Faktor Indonesia Memasuki Era Inflasi Rendah
Wijayanto mengatakan, faktor utama Indonesia memasuki era inflasi rendah adalah daya beli masyarakat yang terpuruk. Karena itulah, dalam beberapa bulan di 2024 dan 2025, Indonesia justru mengalami deflasi.
"Kendati pun demikian, peran Bank Indonesia dalam menjaga supply uang dan peran Pemerintah dalam menjaga supply berbagai kebutuhan pokok juga ikut berperan," kata Wijayanto.
Saat ini, diketahui hampir seluruh dunia juga sedang mengalami tren inflasi rendah. WIjayanto memperkirakan, pada 2027 inflasi baru akan berpotensi meningkat.
"Perkiraan saya, 2027 daya beli baru recover, Inflasi berpotensi meningkat, semoga tidak terlalu tinggi. Peran BI dan pemerintah sangat penting," pungkasnya.
Cara Memilih Investasi yang Tepat
Perencana keuangan Andi Nugroho mengatakan bahwa dalam memilih instrumen investasi, seseorang harus mengenali dirinya sendiri. Ia mengatakan terdapat tiga kategori profil kemampuan seseorang dalam berinvestasi, yakni agresif, konservatif, dan moderat.
"Cari tahu dan pahami profil kemampuan menerima risiko kita sendiri. Apakah kita seorang yang agresif alias berani ambil risiko, konservatif yang cenderung menghindar, atau moderat di tengah-tengahnya, ujarnya.
Andi mengatakan, apabila seseorang memiliki risiko konservatif, maka emas dapat menjadi instrumen yang cocok. Hal itu disebabkan risikonya yang rendah, nilai yang cenderung stabil, likuid, cocok untuk jangka menengahpanjang, dan bisa dijadikan dana darurat.
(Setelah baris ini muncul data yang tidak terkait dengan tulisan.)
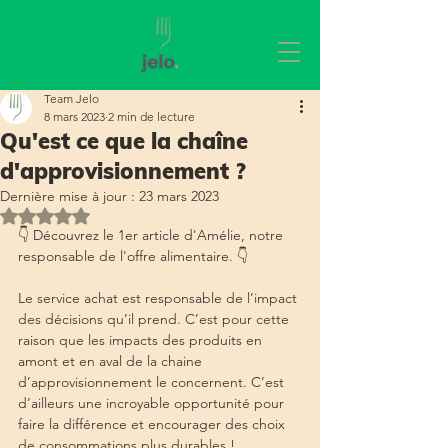
Team Jelo
8 mars 2023
2 min de lecture
Qu'est ce que la chaîne
d'approvisionnement ?
Dernière mise à jour :
23 mars 2023
Noté NaN étoiles sur 5.
👇 Découvrez le 1er article d'Amélie, notre 
responsable de l'offre alimentaire. 👇 
Le service achat est responsable de l’impact 
des décisions qu’il prend. C’est pour cette 
raison que les impacts des produits en 
amont et en aval de la chaine 
d’approvisionnement le concernent. C’est 
d’ailleurs une incroyable opportunité pour 
faire la différence et encourager des choix 
de consommations plus durables !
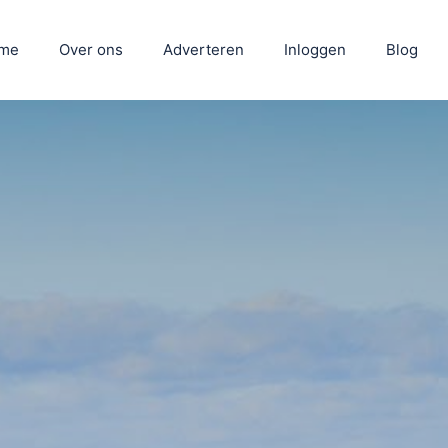
me
Over ons
Adverteren
Inloggen
Blog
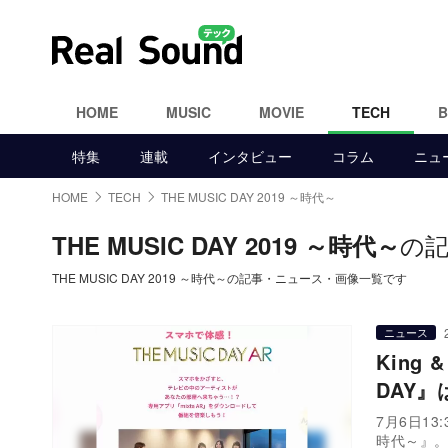
HOME
MUSIC
MOVIE
TECH
特集
連載
インタビュー
コラム
ニュ
HOME
TECH
THE MUSIC DAY 2019 ～時代～
の
THE MUSIC DAY 2019 ～時代～
THE MUSIC DAY 2019 ～時代～の記事・ニュース・画像一覧です
ニュース
King
DAY
7月6日13
時代～』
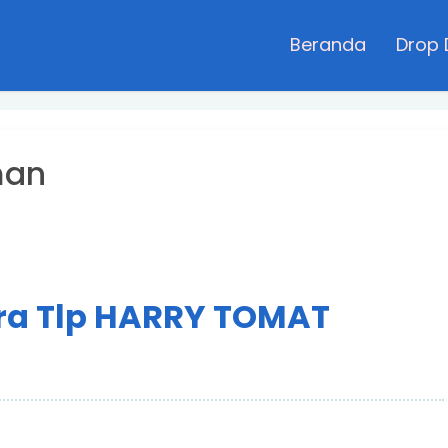
Beranda
Drop
man
ra Tlp HARRY TOMAT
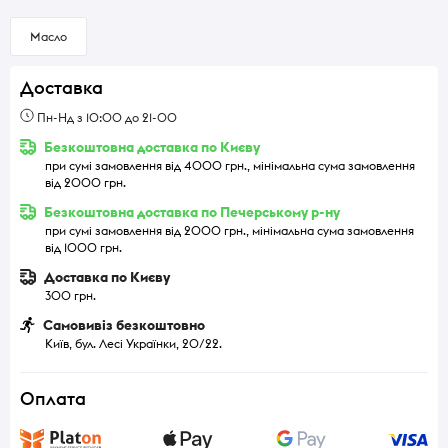
Масло
Доставка
Пн-Нд з 10:00 до 21-00
Безкоштовна доставка по Києву
при сумі замовлення від 4000 грн., мінімальна сума замовлення
від 2000 грн.
Безкоштовна доставка по Печерському р-ну
при сумі замовлення від 2000 грн., мінімальна сума замовлення
від 1000 грн.
Доставка по Києву
300 грн.
Самовивіз безкоштовно
Київ, бул. Лесі Українки, 20/22.
Оплата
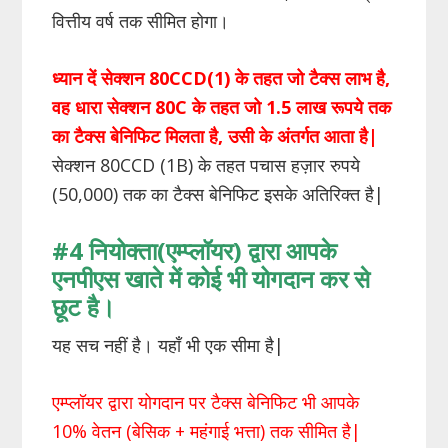
वित्तीय वर्ष तक सीमित होगा।
ध्यान दें सेक्शन 80CCD(1) के तहत जो टैक्स लाभ है,
वह धारा सेक्शन 80C के तहत जो 1.5 लाख रूपये तक
का टैक्स बेनिफिट मिलता है, उसी के अंतर्गत आता है|
सेक्शन 80CCD (1B) के तहत पचास हज़ार रुपये
(50,000) तक का टैक्स बेनिफिट इसके अतिरिक्त है|
#4
नियोक्ता
(
एम्प्लॉयर
)
द्वारा
आपके
एनपीएस
खाते
में
कोई
भी
योगदान
कर
से
छूट
है।
यह सच नहीं है। यहाँ भी एक सीमा है|
एम्प्लॉयर द्वारा योगदान पर टैक्स बेनिफिट भी आपके
10% वेतन (बेसिक + महंगाई भत्ता) तक सीमित है|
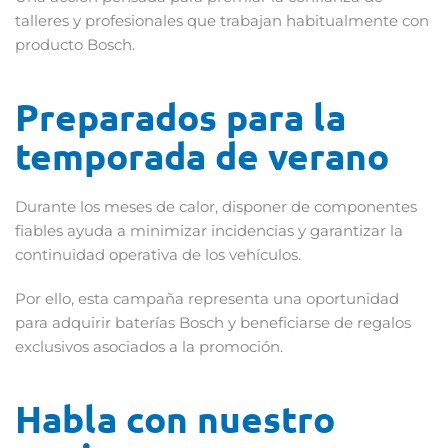
talleres y profesionales que trabajan habitualmente con
producto Bosch.
Preparados para la
temporada de verano
Durante los meses de calor, disponer de componentes
fiables ayuda a minimizar incidencias y garantizar la
continuidad operativa de los vehículos.
Por ello, esta campaña representa una oportunidad
para adquirir baterías Bosch y beneficiarse de regalos
exclusivos asociados a la promoción.
Habla con nuestro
Sementara itu bagi risiko moderat, seseorang dapat menggunakan saham sebagai instrumen investasi. "Hal itu disebabkan potensi untung dan rugi seimbang, risikonya lebih tinggi dari emas tapi masih bisa dipelajari dan dikendalikan lewat analisis dan strategi," kata Andi.
Sementara itu, bagi yang memiliki risiko agresif dapat menggunakan instrumen kripto untuk berinvestasi. "Potensi keuntungannya paling tinggi tapi juga risikonya paling besar, volatilitas ekstrem, dan tidak memiliki underlying asset yang jelas," kata Andi.
Setelah memahami besar risiko yang bisa ditanggung, barulah seseorang menyesuaikan modal yang dimiliki serta jangka waktu yang diinginkan.
"Berapa lama uang kita bisa 'diparkir' untuk diinvestasikan. Apakah jangka pendek kurang dari 1 tahun, jangka menengah 1-3 tahun, atau untuk jangka panjang lebih dari 3 tahun," tambah Andi.
Selain itu, tujuan mengenai investasi tersebut pun harus jelas sesuai dengan yang ingin dicapai.
"Apakah untuk sekolah lagi, menikah, jalan-jalan, atau pensiun," pungkas Andi.